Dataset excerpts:

+++

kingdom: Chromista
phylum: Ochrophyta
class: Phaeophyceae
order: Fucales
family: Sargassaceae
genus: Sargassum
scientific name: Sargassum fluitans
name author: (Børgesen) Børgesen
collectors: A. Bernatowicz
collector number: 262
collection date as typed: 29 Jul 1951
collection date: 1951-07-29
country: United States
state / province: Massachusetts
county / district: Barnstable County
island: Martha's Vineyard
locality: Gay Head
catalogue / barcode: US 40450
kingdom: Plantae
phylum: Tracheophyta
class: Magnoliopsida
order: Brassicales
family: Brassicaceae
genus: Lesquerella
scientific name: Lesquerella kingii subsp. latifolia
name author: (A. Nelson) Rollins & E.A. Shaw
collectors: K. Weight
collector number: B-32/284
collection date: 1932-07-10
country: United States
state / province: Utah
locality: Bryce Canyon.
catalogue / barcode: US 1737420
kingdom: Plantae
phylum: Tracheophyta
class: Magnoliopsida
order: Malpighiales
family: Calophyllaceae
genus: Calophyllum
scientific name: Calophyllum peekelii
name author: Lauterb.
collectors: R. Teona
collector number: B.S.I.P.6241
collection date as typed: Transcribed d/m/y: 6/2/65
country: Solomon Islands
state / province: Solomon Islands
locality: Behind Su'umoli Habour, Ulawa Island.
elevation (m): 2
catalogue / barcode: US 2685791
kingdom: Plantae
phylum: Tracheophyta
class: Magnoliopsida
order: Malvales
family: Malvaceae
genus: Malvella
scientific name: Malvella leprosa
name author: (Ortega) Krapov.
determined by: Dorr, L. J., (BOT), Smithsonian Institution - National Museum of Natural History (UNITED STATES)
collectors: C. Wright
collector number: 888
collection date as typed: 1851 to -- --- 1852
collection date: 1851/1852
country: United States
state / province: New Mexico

+++

- _Exercise instructions_
Return every one of the rows above character for character, with no changes.

- _Correct answer_
kingdom: Chromista
phylum: Ochrophyta
class: Phaeophyceae
order: Fucales
family: Sargassaceae
genus: Sargassum
scientific name: Sargassum fluitans
name author: (Børgesen) Børgesen
collectors: A. Bernatowicz
collector number: 262
collection date as typed: 29 Jul 1951
collection date: 1951-07-29
country: United States
state / province: Massachusetts
county / district: Barnstable County
island: Martha's Vineyard
locality: Gay Head
catalogue / barcode: US 40450
kingdom: Plantae
phylum: Tracheophyta
class: Magnoliopsida
order: Brassicales
family: Brassicaceae
genus: Lesquerella
scientific name: Lesquerella kingii subsp. latifolia
name author: (A. Nelson) Rollins & E.A. Shaw
collectors: K. Weight
collector number: B-32/284
collection date: 1932-07-10
country: United States
state / province: Utah
locality: Bryce Canyon.
catalogue / barcode: US 1737420
kingdom: Plantae
phylum: Tracheophyta
class: Magnoliopsida
order: Malpighiales
family: Calophyllaceae
genus: Calophyllum
scientific name: Calophyllum peekelii
name author: Lauterb.
collectors: R. Teona
collector number: B.S.I.P.6241
collection date as typed: Transcribed d/m/y: 6/2/65
country: Solomon Islands
state / province: Solomon Islands
locality: Behind Su'umoli Habour, Ulawa Island.
elevation (m): 2
catalogue / barcode: US 2685791
kingdom: Plantae
phylum: Tracheophyta
class: Magnoliopsida
order: Malvales
family: Malvaceae
genus: Malvella
scientific name: Malvella leprosa
name author: (Ortega) Krapov.
determined by: Dorr, L. J., (BOT), Smithsonian Institution - National Museum of Natural History (UNITED STATES)
collectors: C. Wright
collector number: 888
collection date as typed: 1851 to -- --- 1852
collection date: 1851/1852
country: United States
state / province: New Mexico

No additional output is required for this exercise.